ShinobiYaka's Avatar Jump to comment 3 by ShinobiYaka

Well, that’s quite a long post, which means that to do the topic justice would require just as long replies, unfortunately I will only be able to address some of your points.

Firstly, in my humble opinion, free will is illusory at a fundamental level, but because we cannot with any certainty model accurately human behaviour, the concept is and will continue to be useful as a working hypothesis, what do I mean by this?

We know that all decisions are actually made before they are presented to the conscious part of the mind, you are somewhat aware of this because you do not know by introspection how any particular thought is formed, why think of one thing and not the other? Why did you choose a particular word or phrase and not some other? So conscious thought appears to be a rationalisation of preformed cognitive processes, however even if we established the exact mechanism involved and it was found that all were deterministic, it would be unlikely that a model could be developed that would simulate behaviour to a precision where prediction would be anything other than probabilistic.

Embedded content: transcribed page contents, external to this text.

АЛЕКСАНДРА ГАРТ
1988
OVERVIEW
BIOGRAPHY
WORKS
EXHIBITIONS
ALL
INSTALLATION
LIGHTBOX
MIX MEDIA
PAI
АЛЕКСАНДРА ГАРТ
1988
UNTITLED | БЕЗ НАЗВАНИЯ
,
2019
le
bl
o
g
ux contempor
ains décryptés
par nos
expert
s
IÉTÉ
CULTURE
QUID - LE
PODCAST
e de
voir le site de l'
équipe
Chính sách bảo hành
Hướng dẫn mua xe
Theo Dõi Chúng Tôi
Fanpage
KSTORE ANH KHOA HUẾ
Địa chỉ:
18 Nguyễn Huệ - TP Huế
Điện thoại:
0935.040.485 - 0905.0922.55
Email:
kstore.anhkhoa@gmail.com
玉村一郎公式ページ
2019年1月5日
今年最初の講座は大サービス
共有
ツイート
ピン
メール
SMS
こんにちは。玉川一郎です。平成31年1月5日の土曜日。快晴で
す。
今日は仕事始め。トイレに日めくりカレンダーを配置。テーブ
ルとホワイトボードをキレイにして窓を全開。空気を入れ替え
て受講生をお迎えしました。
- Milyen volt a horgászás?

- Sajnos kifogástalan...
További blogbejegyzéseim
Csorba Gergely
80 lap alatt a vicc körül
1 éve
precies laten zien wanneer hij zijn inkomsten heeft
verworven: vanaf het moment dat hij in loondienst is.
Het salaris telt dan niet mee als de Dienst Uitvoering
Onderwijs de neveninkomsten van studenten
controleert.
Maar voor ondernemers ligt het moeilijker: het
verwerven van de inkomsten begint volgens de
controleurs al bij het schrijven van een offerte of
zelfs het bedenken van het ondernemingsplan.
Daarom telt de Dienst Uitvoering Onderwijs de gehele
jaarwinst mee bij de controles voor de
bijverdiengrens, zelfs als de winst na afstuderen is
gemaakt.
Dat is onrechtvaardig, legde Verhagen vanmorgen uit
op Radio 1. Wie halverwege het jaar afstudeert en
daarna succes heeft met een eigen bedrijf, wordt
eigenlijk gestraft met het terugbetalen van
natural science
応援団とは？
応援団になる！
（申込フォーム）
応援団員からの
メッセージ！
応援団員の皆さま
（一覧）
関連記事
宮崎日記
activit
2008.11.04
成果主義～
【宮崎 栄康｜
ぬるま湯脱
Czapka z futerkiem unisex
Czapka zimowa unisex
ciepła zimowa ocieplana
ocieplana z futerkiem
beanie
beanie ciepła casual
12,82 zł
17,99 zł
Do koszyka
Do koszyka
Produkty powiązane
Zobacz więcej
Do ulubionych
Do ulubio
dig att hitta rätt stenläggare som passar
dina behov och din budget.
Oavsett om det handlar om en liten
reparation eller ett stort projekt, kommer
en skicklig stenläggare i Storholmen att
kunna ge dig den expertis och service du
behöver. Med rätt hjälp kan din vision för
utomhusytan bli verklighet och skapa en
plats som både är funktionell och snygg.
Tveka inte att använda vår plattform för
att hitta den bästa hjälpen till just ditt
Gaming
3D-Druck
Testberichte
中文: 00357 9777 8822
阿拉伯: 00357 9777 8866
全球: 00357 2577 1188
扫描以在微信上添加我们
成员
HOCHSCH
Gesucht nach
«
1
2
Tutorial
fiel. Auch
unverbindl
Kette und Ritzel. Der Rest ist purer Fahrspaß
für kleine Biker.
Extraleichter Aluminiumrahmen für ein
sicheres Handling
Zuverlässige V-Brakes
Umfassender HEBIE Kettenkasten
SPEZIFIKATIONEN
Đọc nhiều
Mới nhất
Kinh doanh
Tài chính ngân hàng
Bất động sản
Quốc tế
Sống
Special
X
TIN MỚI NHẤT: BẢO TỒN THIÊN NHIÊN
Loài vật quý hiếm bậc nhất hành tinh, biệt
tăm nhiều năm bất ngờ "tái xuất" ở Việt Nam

There would be many variables, initial conditions required for accurate simulation would be extremely difficult to acquire with any certainty, in short, free will is simply a convenient concept, and it appears to describe what is happening, even though it might not be an accurate description of reality.

“neuroscience and psychology - seems to "reduce" us to electrical signals in a dense net of neurons.”

Indeed, and if one were to carefully remove chunks of these dense nets of neurons, one will witness the self gradually become extinct, which is why dementia is so feared by many, but that relates to the nature of sentience itself, the self is only a small part of the whole, most of which is entirely hidden from us, at least on a conscious level.